Evelyn was less pleased that so many copies of The Doom of Youth had been destroyed: in it Lewis had described him as ‘very intelligent and a great wit. He has written two or three books that are far funnier than those of anybody in England… his posthumous fame is assured.’
Shortly after the publications of Three Score and Ten and Decline and Fall Arthur decided that he had had enough of Chapman and Hall. He was sixty-four and had been trudging to and from that office every day for twenty-six years. Unfortunately he had failed to save for a pension. Perhaps it is a reflection of his usefulness to the company and his popularity with the staff and shareholders that he resigned as managing director, yet continued as a reader, consultant and company chairman from home on almost full salary. He started his retirement working harder than ever. Besides his duties for the ‘old firm’ he continued as chief book reviewer to the Daily Telegraph, president of the local amateur dramatic association, president of the Dickens Fellowship, and chairman of the Publishers’ Circle. On top of that he wrote two books in quick succession: a history of Chapman and Hall and his autobiography, One Man's Road.

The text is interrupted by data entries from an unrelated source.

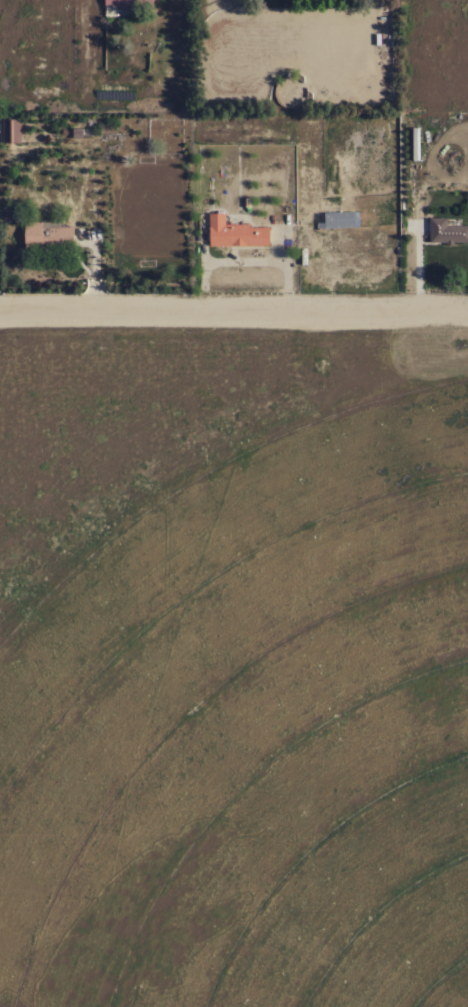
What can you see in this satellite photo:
building: (125, 5)
building: (11, 130)
building: (352, 222)
building: (446, 231)
building: (235, 232)
building: (48, 235)
road: (234, 310)
crop: (250, 719)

In 1930 both of Arthur's sons had their big successes. Alec published The Coloured Countries about his travels to Tahiti which, under the title of Hot Countries, sold eighty thousand copies in America and was chosen as the Literary Guild's Book of the Month. Evelyn published a travel memoir, Labels, with Duckworth and a novel, Vile Bodies, with Chapman and Hall. For the rest of his life Evelyn's novels went to ‘the old firm’ and his travel books to Duckworth. Vile Bodies was an instant hit with the public and its success quickly established Decline and Fall as a bestseller too. From here on Evelyn never looked back. He was a famous writer in great demand, standing at the forefront of modern English letters, and remained so to the end of his life. Meanwhile Alec was realising, without a hint of jealousy, that he should sow his future career as a writer in the fertile soil of America. After a few years, the Algonquin Hotel in New York, where he kept in the basement a few pictures, cocktail glasses and a framed picture of Arthur, had established itself in his heart as his second home.